What is the solution? First is to dismantle the FCC. Easier said than done, right? But the airwaves are public property and have no business being monitored and interfered with by the government. This would then help change public opinion. It would be a radical change for people to view images they have been sheltered from, but after a while the population will be able to alter their tastes and make a judgment on what is worth their time and what is valueless. Lastly, corporate funding must be stopped. Industrial control is dangerous, that is why tax money should be used to create a variety of unbiased panels of scholars to write and edit textbooks for schools. This way the whole truth can be told.


From the music we buy to the books we read, to the newscasts we watch, we're not receiving the full truth.
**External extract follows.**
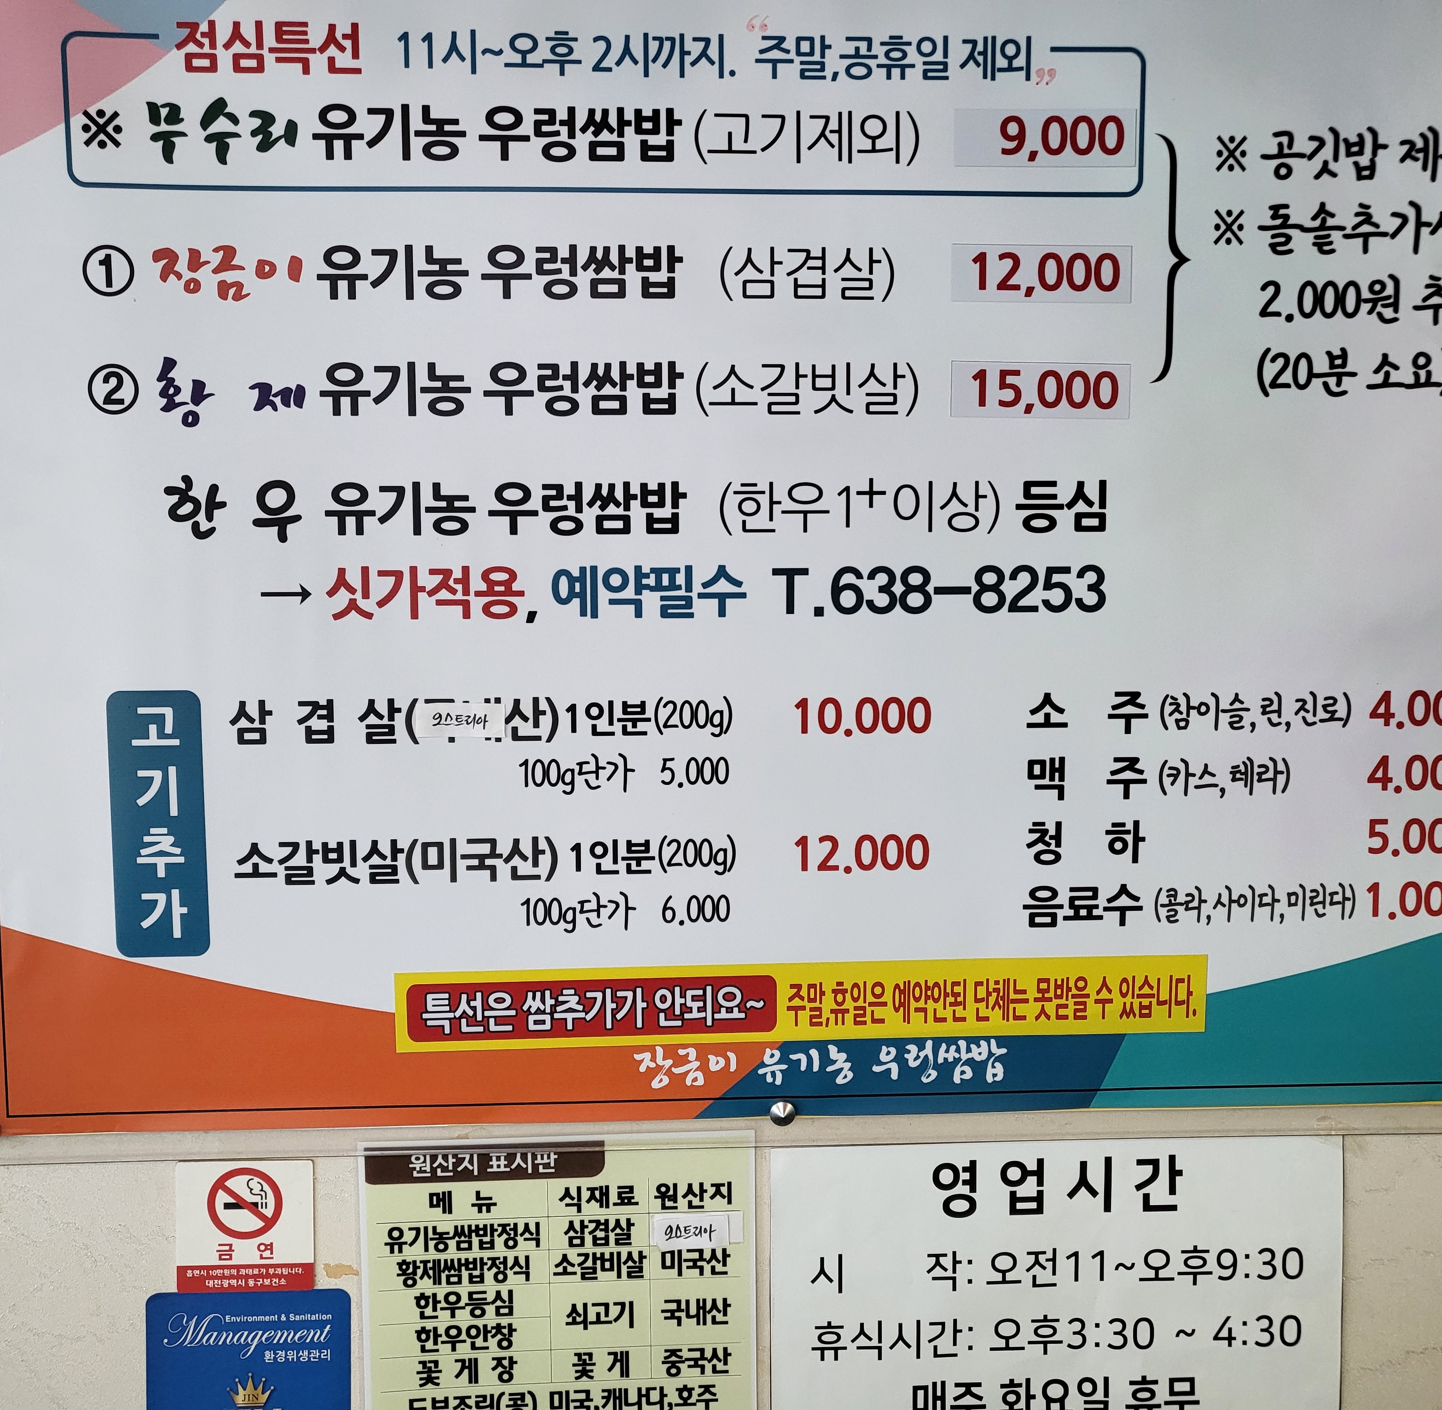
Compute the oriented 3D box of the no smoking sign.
[{"bbox_3d":[-0.347,0.382,1.030,0.099,0.099,0.004,0,5,-3],"label":"no smoking sign"}]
Thankfully, the solutions are within our reach, all we have to do is act on them. Perhaps it is Mark Twain who summed it up the best: “In our country we have those three unspeakably precious things: freedom of speech, freedom of conscience, and the prudence never to practice either.”

10 comments:

Ming said...

I think I'd have to argue that non-bias does not exist. Everyone has a background and a set of knowledge which will inevitably influence their thoughts and beliefs. I see that you've indicated that you'd like the formation of a panel, which may reduce bias by weeding some of it out through discourse.

I was just in a staff meeting today about censorship in the school library. Some of the books that were banned in the US in the 90's are ridiculous. "Of Mice and Men" and "The Grapes of Wrath," two Steinbeck classics, were frequently banned from libraries in the States. Why? I have to say I don't see the overwhelming need to shelter children; if "sensititve" issues are discussed properly, the kids are actually learning something relevant that will stick with them. I just made up a rule that my students can't call eachother "gay" which I don't think is unreasonable. Grade 7 and 8 are tumultuous enough without singling people out inadvertently through using derogatory terminology. I think that where a lot of teachers go wrong is by simply asserting that such language will not be tollerated without giving students an explanation. I made the kids discuss connotation and denotation. They looked it up. They saw that the dictionary doesn't equate it to "stupid" and therefore were shown that the meaning they were using was wrong ... I hope.

Anyway, this turned into far more of a rant than I anticipated. Just seems like such a relevant topic that keeps coming up lately.

rich_of_spirit said...

Very valid point, an unbiased scholar is about as real as a unicorn or the easter bunny, however, I still contend that a tax payer funded panel of scholars would be an improvement over receiving one very narrow point of view from corporate interests. The days of the truth being printed in textbooks is still a vast distance away, perhaps not even in sight, but we can strive to refine the current system.